TOSAP et occupation du domaine public : la Cour de cassation clarifie avec l'ordonnance n° 16808/2025

La Cour de cassation, par son ordonnance n° 16808 du 23 juin 2025, a apporté une interprétation décisive en matière de Taxe sur l'Occupation des Espaces et Aires Publiques (TOSAP). Cette décision, qui a rejeté le recours de M. F. contre D. F., confirmant la décision de la Cour de Justice Fiscale de IIème Degré des Pouilles du 22 janvier 2024, est fondamentale pour comprendre les critères d'assujettissement à l'impôt.

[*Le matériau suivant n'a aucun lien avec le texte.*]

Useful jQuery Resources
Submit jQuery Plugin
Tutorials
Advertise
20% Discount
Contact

Le cas et la maxime de la Cassation

Le litige portait sur l'obligation de verser la TOSAP pour l'exploitation économique d'une zone destinée au stationnement, située à l'extérieur d'un complexe sportif multifonctionnel et concédée en usage au contribuable. La Cour Suprême a établi un principe de large portée. Voici le texte intégral de la maxime :

En matière de taxe sur l'occupation des espaces et aires publiques (TOSAP), conformément aux articles 38 et 39 du décret législatif n° 507 de 1993, le tribut est dû non seulement en relation avec la limitation ou la soustraction à l'usage normal et collectif d'une partie du sol public, mais aussi en relation avec l'utilisation particulière et exceptionnelle dont le tribut représente la contrepartie, indépendamment de cette limitation, c'est-à-dire pour une pure et simple corrélation avec l'utilité particulière différente de l'usage de la généralité. (Dans le cas d'espèce, la C.S. a confirmé la décision contestée qui avait jugé assujettie au tribut l'exploitation économique d'une zone destinée au stationnement située à l'extérieur d'un complexe sportif multifonctionnel concédé en usage au contribuable).

La décision clarifie que la TOSAP n'est pas uniquement liée à l'empêchement de l'usage public. Le tribut est dû chaque fois qu'un sujet réalise une « utilisation particulière et exceptionnelle » du sol public qui lui confère un bénéfice spécifique, même si l'accès à la collectivité n'est pas complètement empêché. L'élément déterminant est la « corrélation avec l'utilité particulière différente de l'usage de la généralité », comme dans le cas du stationnement au service d'une activité commerciale.

Implications pratiques

L'ordonnance n° 16808/2025 a d'importantes répercussions pour ceux qui utilisent des espaces publics. Les points clés sont :

  • Critère de la soustraction : Ne suffit plus pour exclure le tribut.
  • Utilité particulière : L'élément décisif est l'avantage économique/fonctionnel pour l'occupant.
  • Parkings : L'exploitation d'aires de stationnement liées à une activité économique est soumise à la TOSAP.
  • Large applicabilité : Le principe s'étend à diverses situations (par exemple, chargement/déchargement de marchandises, terrasses) qui confèrent un avantage spécifique (art. 38 et 39 D.Lgs. n° 507/1993).

Conclusions

L'ordonnance de la Cassation consolide un principe fondamental : la TOSAP naît chaque fois qu'un sujet fait un « usage particulier et exceptionnel » du sol public qui lui confère un avantage spécifique, indépendamment de la soustraction physique à l'usage collectif. Il est essentiel pour ceux qui opèrent sur des zones publiques d'évaluer attentivement leur position fiscale afin de prévenir les litiges.